## Extrait à lire

· · · ·

Il y a des jours comme ça… on prend les choses comme elles viennent, parce qu’on n’a pas le choix. Ce matin, j’étais content de me réveiller à 4h. À 5h15, j’étais déjà sur le vélo, juste avant le lever du jour.
À la sortie du village : crevaison. Je répare, mais je sens que quelque chose cloche. C’est l’axe central de la roue avant. Je fais demi‑tour comme je peux et j’arrive à une station‑service. Là, je tombe sur deux Américains avec un pick‑up et des vélos. L’un d’eux a vécu en Franche‑Comté et parle français. Ils me posent des questions, essaient de m’aider, mais le problème reste le même. Ils appellent un mécano pas trop loin. Heureusement, il accepte d’ouvrir pour moi. Il démonte, change l’axe, remet tout en place.
Mais il est déjà 14h. Trop tard pour repartir. Je trouve un petit hôtel. Et là… le problème revient. Heureusement que je ne suis pas déjà au milieu du désert.
J’appelle le mécano : rendez‑vous demain matin à 9h30.
Résultat : 0 km aujourd’hui. J’ai essayé d’aller en ville pour trouver à manger, mais tout était fermé. Le vent soufflait tellement fort que ça rendait fou.
Demi‑tour.

· · · ·

## Entrées répertoriées
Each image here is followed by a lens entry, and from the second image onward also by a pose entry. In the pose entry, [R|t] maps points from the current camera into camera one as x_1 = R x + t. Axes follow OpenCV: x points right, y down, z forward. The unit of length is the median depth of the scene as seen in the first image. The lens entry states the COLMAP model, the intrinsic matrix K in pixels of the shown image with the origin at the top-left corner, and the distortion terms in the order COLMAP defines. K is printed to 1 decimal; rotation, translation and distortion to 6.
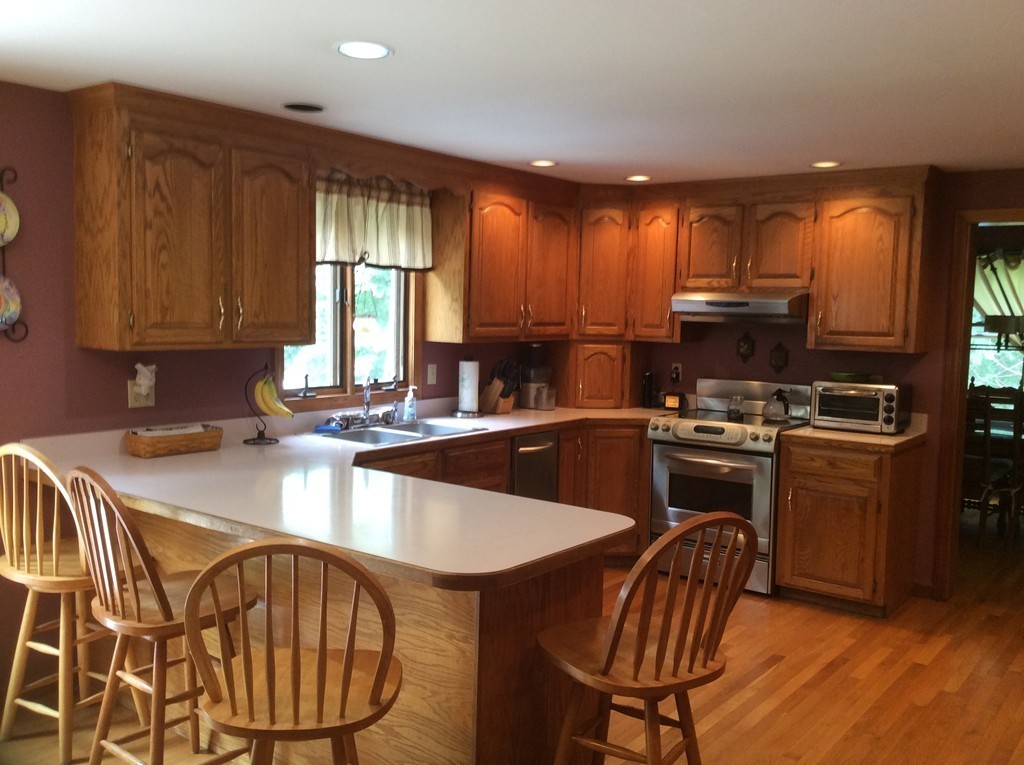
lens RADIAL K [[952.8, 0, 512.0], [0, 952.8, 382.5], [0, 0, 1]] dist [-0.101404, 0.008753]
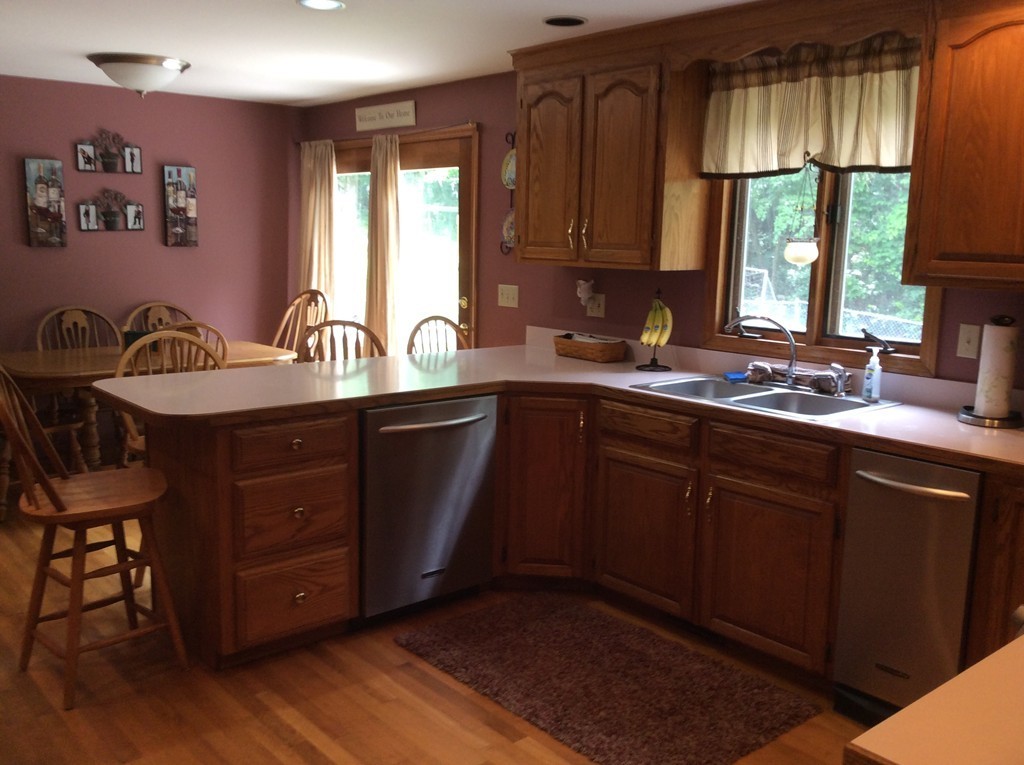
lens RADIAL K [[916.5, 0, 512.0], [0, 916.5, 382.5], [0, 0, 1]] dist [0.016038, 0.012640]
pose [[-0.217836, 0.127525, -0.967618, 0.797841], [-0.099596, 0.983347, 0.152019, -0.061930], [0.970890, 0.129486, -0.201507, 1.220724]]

· · · ·

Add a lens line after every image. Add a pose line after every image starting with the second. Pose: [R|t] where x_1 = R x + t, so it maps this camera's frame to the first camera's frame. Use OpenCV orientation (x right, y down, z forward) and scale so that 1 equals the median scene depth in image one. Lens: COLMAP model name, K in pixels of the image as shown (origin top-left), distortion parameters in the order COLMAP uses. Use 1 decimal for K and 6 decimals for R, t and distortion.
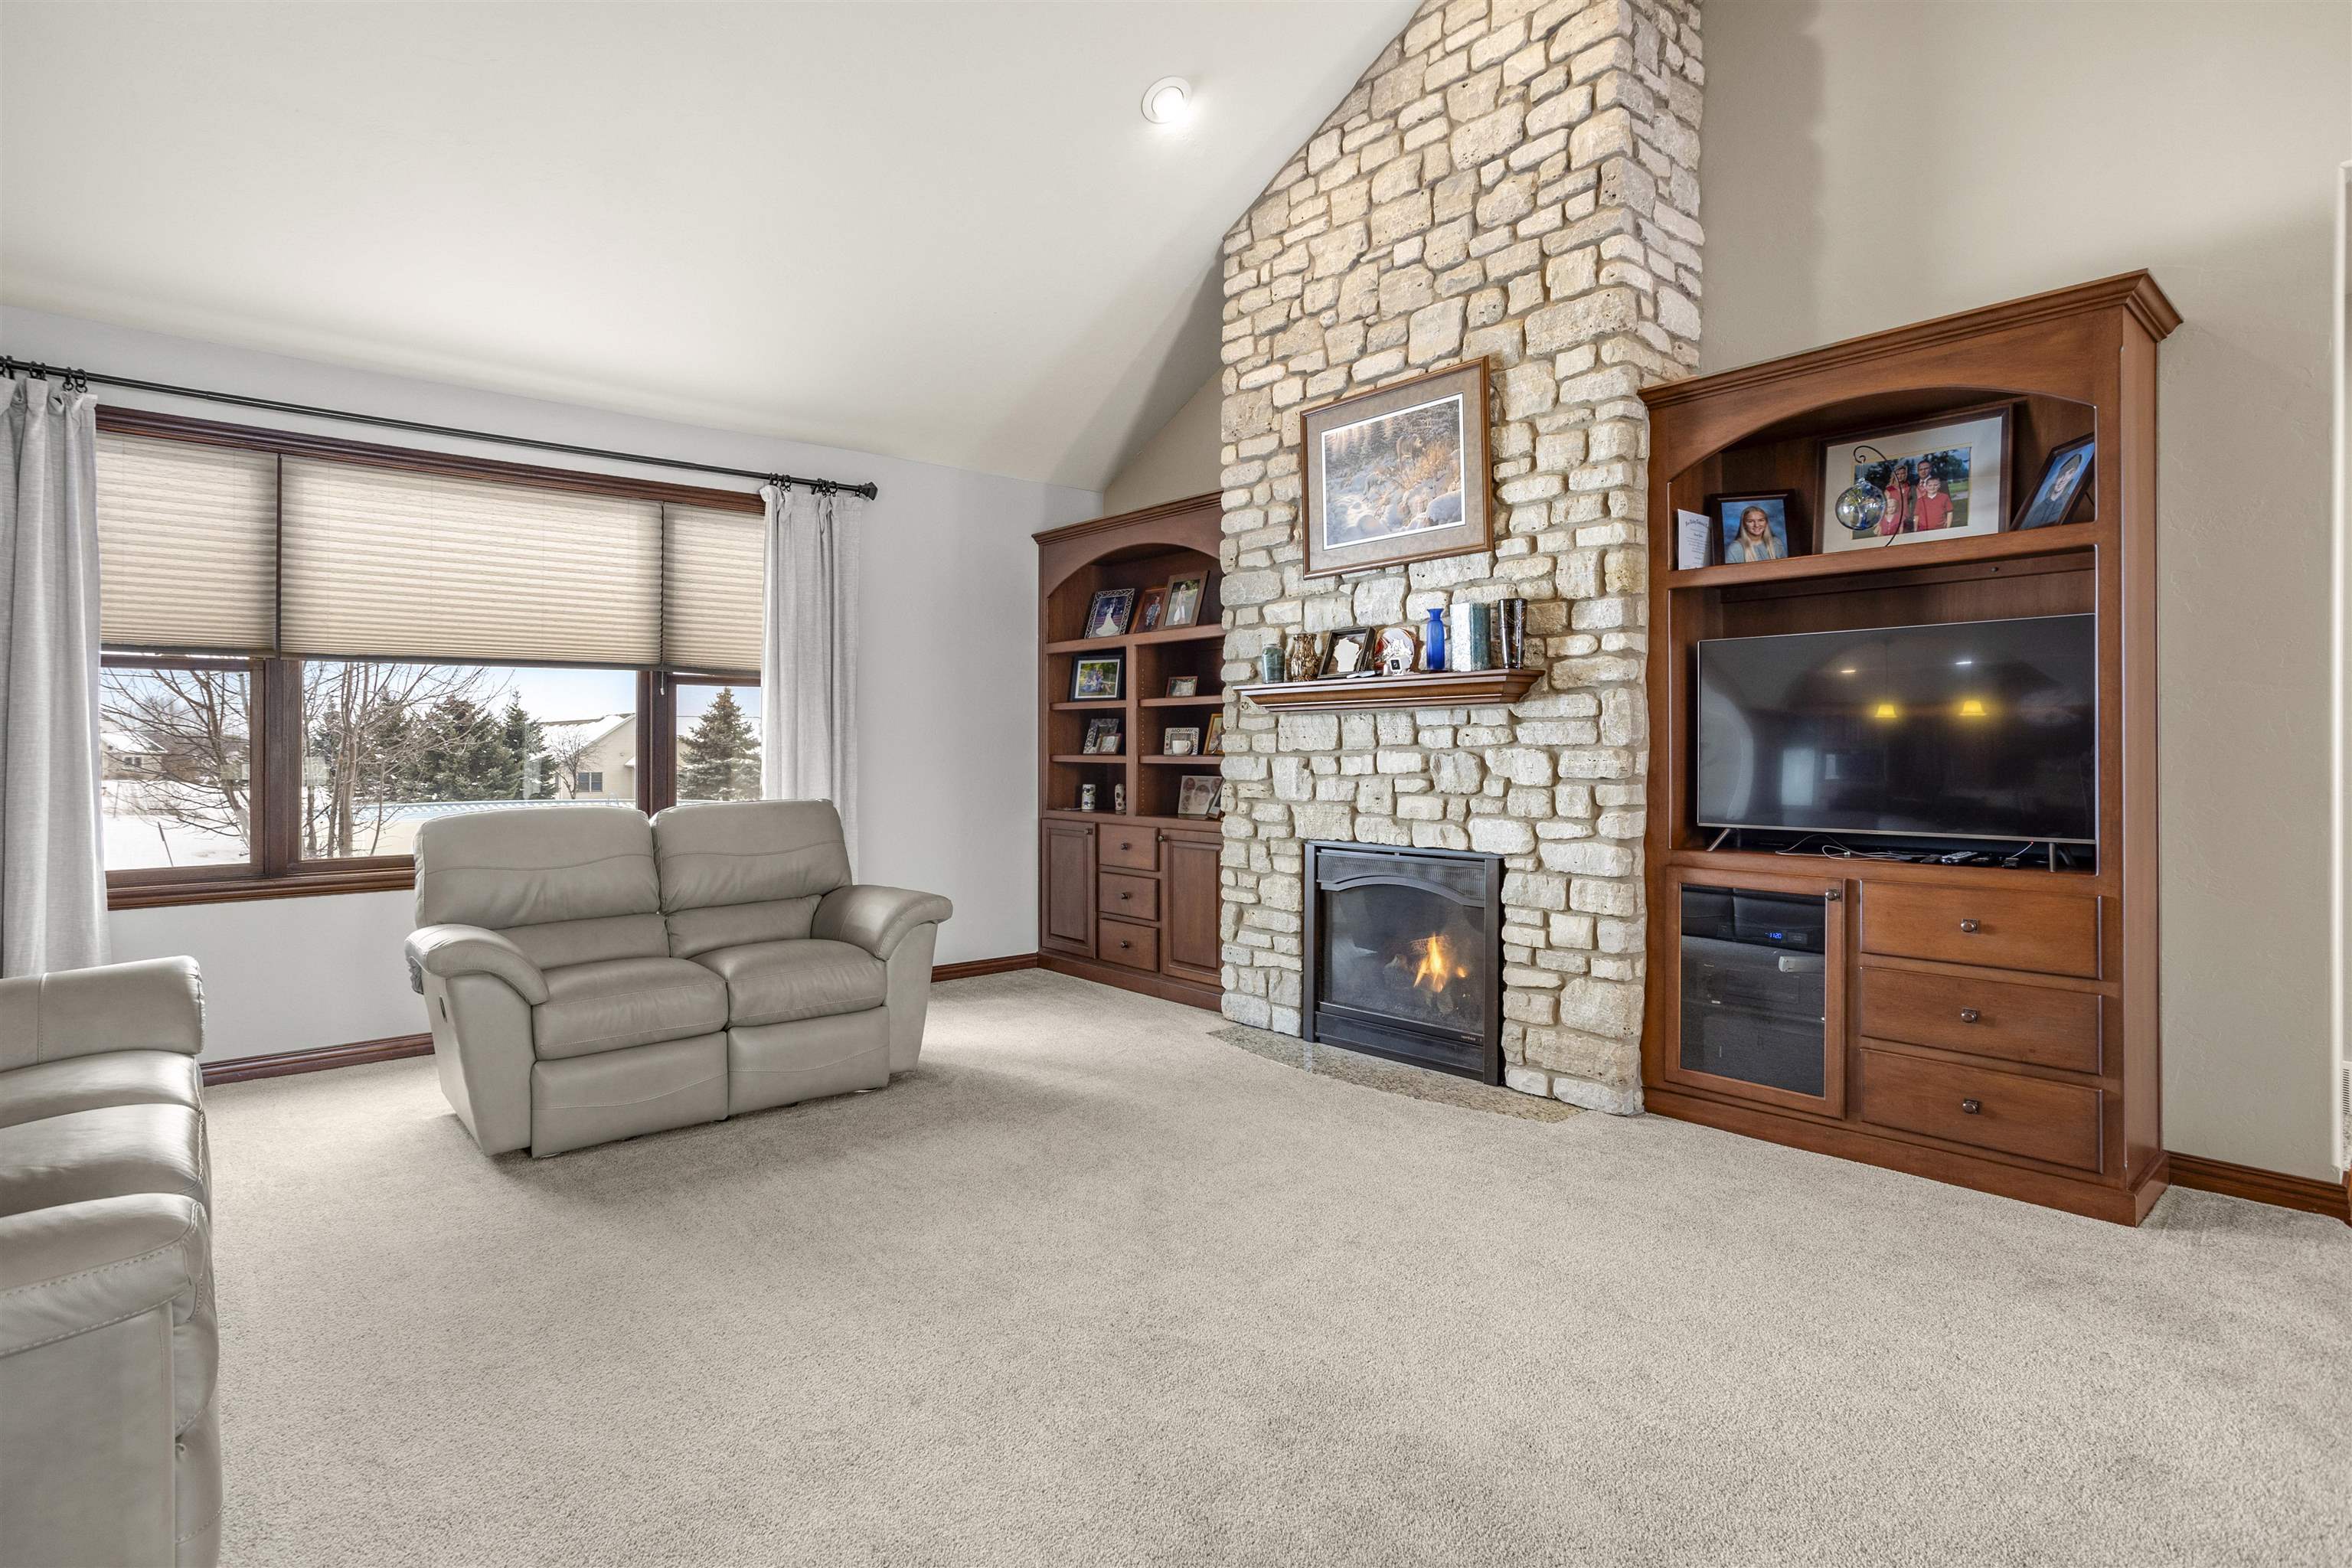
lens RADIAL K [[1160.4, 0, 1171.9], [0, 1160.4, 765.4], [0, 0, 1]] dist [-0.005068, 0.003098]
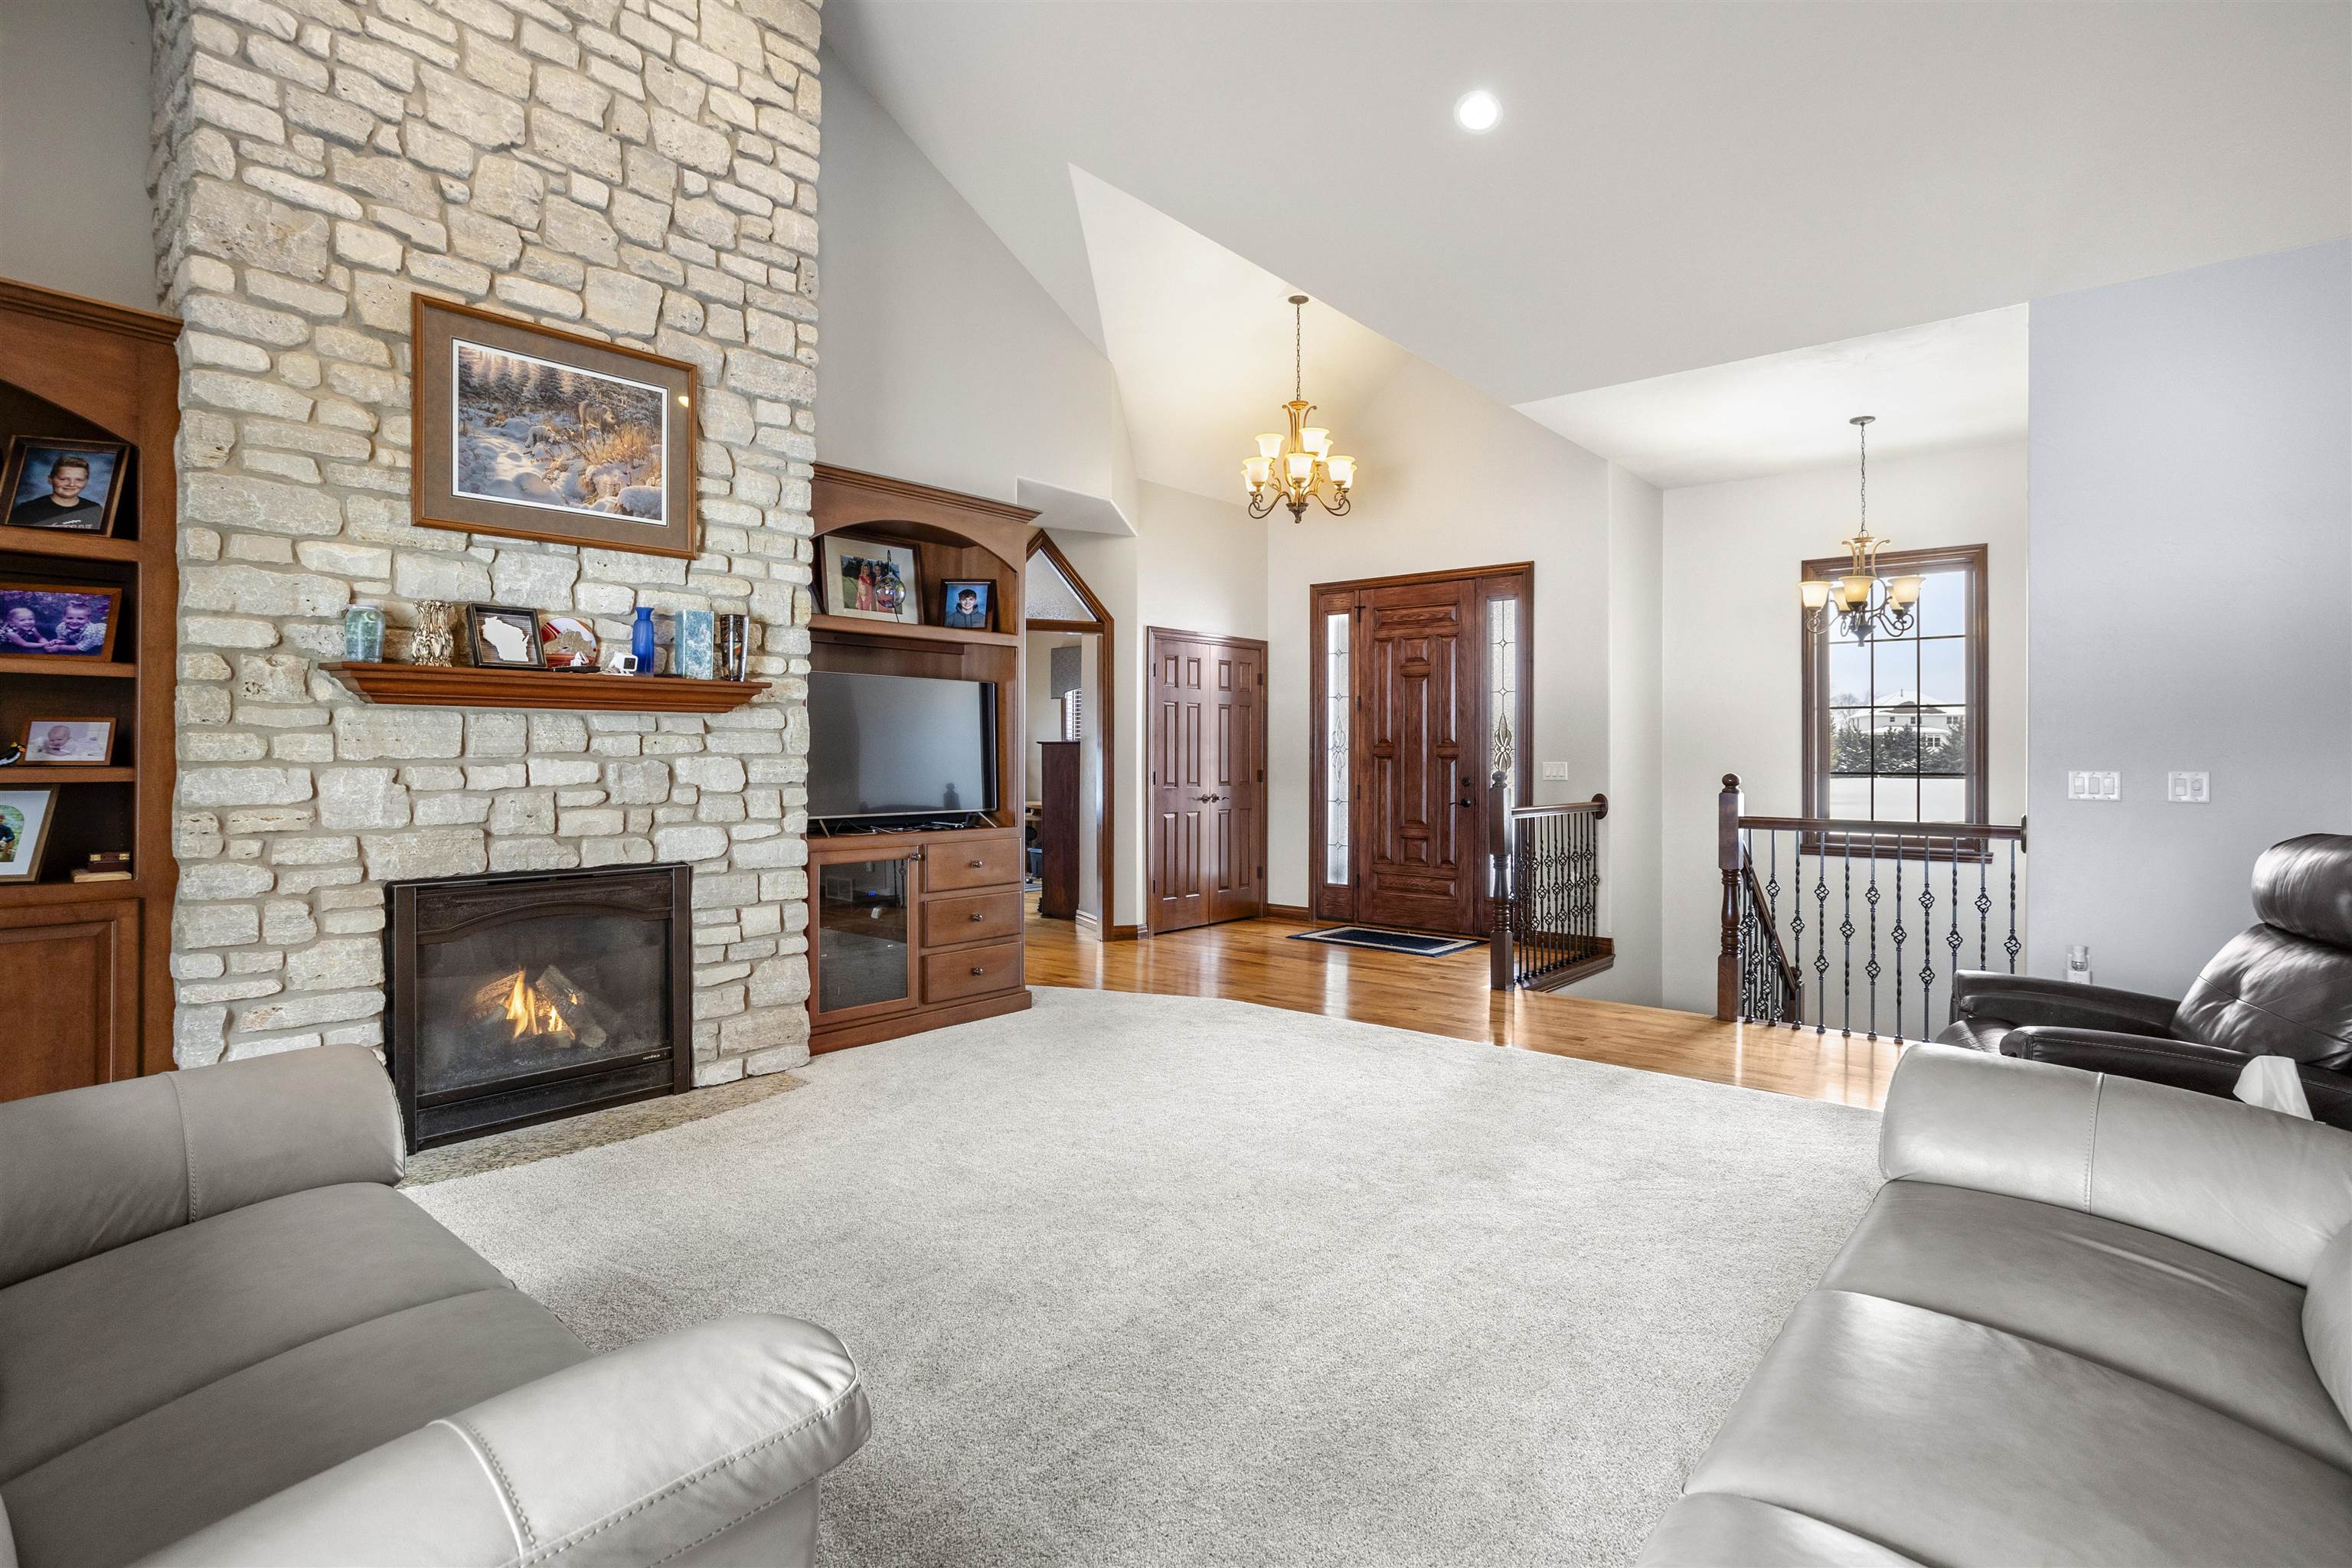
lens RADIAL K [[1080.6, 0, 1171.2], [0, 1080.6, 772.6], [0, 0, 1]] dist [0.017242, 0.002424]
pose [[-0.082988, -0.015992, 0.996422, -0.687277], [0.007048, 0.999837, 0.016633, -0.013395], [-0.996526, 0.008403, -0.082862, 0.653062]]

· · · ·

## Exercices proposés
1. D'après le récit de voyage à vélo, quelle pièce de la roue avant pose problème après la crevaison ?
2. Poursuivez le récit de voyage à vélo à la suite de sa dernière phrase.

## Corrigé détaillé
1. L'axe central de la roue avant.

2.
Ce soir, ce sera pâtes chinoises, une pomme, et les dattes offertes par les Américains.
Comme je n’ai pas roulé, je n’ai pas besoin de beaucoup à manger. C’est la première fois que j’ai autant de problèmes d’un coup. Mais je sais qu’il y aura des jours meilleurs. Patience. Toujours patience.
Le vent souffle d’ouest en est, dans mon dos. Dans l’autre sens, ce serait impossible d’avancer, limite dangereux.
Aujourd’hui, j’ai rencontré trois Américains qui ont essayé de m’aider, dont un qui parlait très bien français. Le mécano a fait ce qu’il pouvait, et il continue demain.
Je m’étais réveillé motivé pour une belle étape…
Finalement, j’ai fait 0 km. Mais l’aventure, c’est aussi ça. La Route 66, ça se mérite. Demain, un autre jour. L’aventure continue.